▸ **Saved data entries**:
====
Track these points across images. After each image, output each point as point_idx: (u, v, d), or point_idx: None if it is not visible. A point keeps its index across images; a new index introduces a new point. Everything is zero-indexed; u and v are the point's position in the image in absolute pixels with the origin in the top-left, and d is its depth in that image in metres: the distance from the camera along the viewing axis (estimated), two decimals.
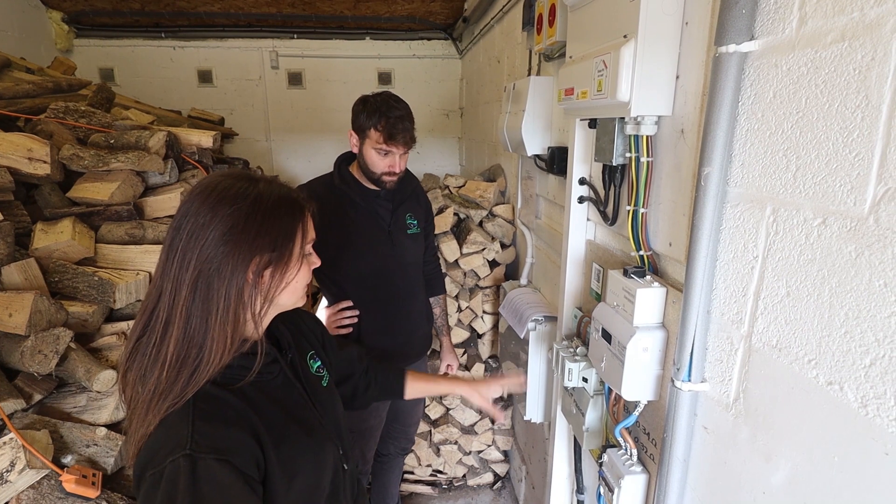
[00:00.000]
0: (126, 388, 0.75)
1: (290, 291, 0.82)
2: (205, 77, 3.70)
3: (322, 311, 1.71)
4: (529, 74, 1.78)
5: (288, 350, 0.92)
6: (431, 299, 1.93)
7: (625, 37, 0.93)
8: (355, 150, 1.60)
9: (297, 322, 1.02)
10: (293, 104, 3.80)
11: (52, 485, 1.10)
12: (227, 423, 0.73)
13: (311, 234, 0.84)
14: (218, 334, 0.73)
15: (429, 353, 2.00)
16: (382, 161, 1.55)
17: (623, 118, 1.03)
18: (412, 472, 2.52)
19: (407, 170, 1.71)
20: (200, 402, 0.73)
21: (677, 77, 0.94)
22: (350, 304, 1.67)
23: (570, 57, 1.22)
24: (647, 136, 0.99)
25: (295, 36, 3.67)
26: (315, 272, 1.65)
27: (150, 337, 0.73)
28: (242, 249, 0.73)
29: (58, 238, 1.39)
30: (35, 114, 1.72)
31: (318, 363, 1.00)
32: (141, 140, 1.62)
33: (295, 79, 3.76)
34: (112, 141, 1.62)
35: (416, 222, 1.75)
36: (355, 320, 1.67)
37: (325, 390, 0.98)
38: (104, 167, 1.52)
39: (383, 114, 1.50)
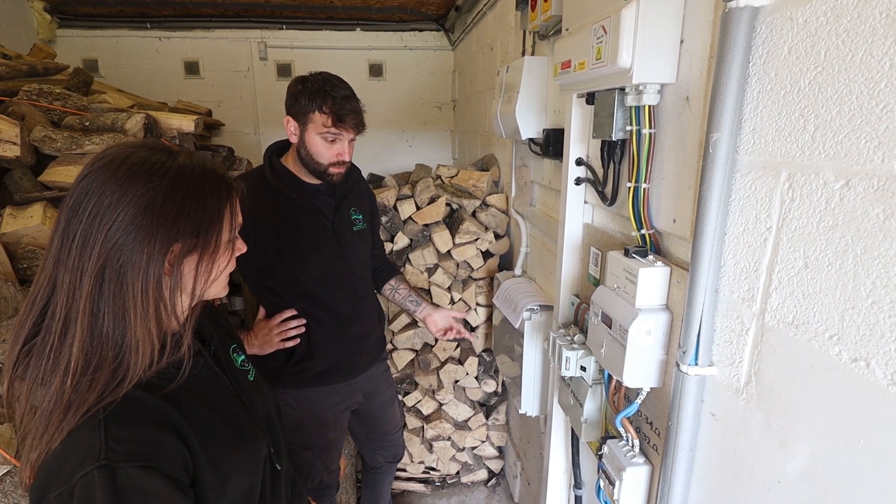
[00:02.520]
0: (14, 401, 0.63)
1: (219, 283, 0.74)
2: (191, 68, 3.62)
3: (260, 325, 1.51)
4: (524, 55, 1.72)
5: (210, 341, 0.83)
6: (392, 282, 1.78)
7: None
8: (294, 140, 1.42)
9: (212, 313, 0.92)
10: (282, 96, 3.67)
11: (16, 481, 1.02)
12: (146, 424, 0.63)
13: (239, 219, 0.74)
14: (141, 333, 0.63)
15: (385, 356, 1.86)
16: (329, 149, 1.37)
17: (623, 89, 0.97)
18: (404, 470, 2.46)
19: None
20: (109, 403, 0.62)
21: (682, 41, 0.88)
22: (295, 312, 1.49)
23: (567, 29, 1.16)
24: (649, 107, 0.94)
25: (284, 27, 3.59)
26: (250, 282, 1.57)
27: (45, 338, 0.62)
28: (159, 235, 0.63)
29: (27, 223, 1.31)
30: (8, 97, 1.64)
31: (243, 357, 0.91)
32: (118, 122, 1.55)
33: (284, 70, 3.68)
34: (87, 123, 1.54)
35: (361, 217, 1.59)
36: (302, 330, 1.50)
37: (253, 385, 0.89)
38: (78, 150, 1.44)
39: (328, 94, 1.32)
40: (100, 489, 0.56)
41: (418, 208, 2.16)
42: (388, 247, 2.14)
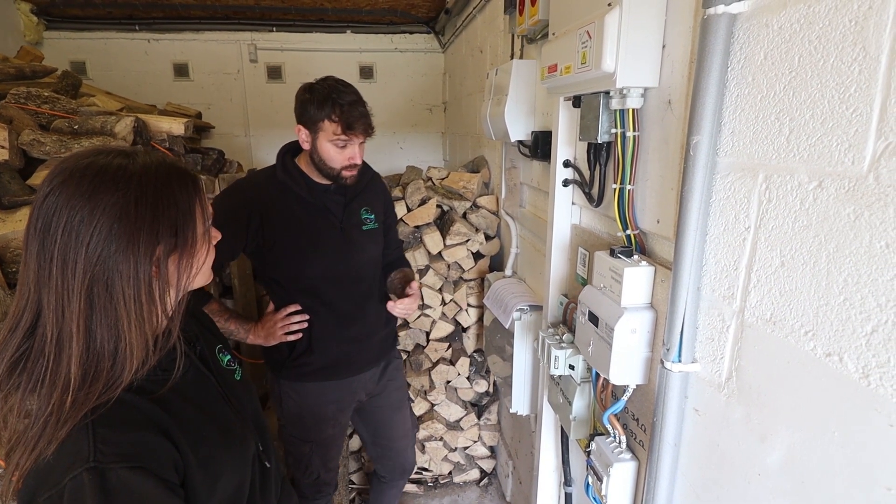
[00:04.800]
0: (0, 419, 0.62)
1: (203, 274, 0.75)
2: (181, 71, 3.60)
3: (268, 317, 1.57)
4: (512, 59, 1.74)
5: (196, 342, 0.83)
6: (393, 273, 1.75)
7: (609, 5, 0.90)
8: (306, 147, 1.45)
9: (197, 315, 0.93)
10: (273, 98, 3.72)
11: (6, 485, 1.02)
12: (133, 426, 0.63)
13: (209, 208, 0.75)
14: (135, 339, 0.63)
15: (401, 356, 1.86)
16: (341, 154, 1.41)
17: (608, 93, 0.99)
18: None
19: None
20: (99, 406, 0.62)
21: (664, 46, 0.90)
22: (299, 307, 1.54)
23: (554, 33, 1.18)
24: (633, 110, 0.96)
25: (274, 29, 3.59)
26: (260, 275, 1.60)
27: (36, 361, 0.61)
28: (141, 241, 0.63)
29: (16, 226, 1.31)
30: None
31: (228, 357, 0.92)
32: (107, 125, 1.54)
33: (274, 73, 3.68)
34: (76, 127, 1.54)
35: (373, 217, 1.61)
36: (305, 325, 1.54)
37: (240, 384, 0.90)
38: (67, 153, 1.44)
39: (335, 101, 1.35)
40: (89, 491, 0.56)
41: (409, 210, 2.17)
42: None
====
▸ **What is being asked**: Of the entries above, repeat exactly the lines between the line with "32: (141, 140, 1.62)" and the line with "39: (383, 114, 1.50)", inclusive, and no others.

▸ **Task output**:
32: (141, 140, 1.62)
33: (295, 79, 3.76)
34: (112, 141, 1.62)
35: (416, 222, 1.75)
36: (355, 320, 1.67)
37: (325, 390, 0.98)
38: (104, 167, 1.52)
39: (383, 114, 1.50)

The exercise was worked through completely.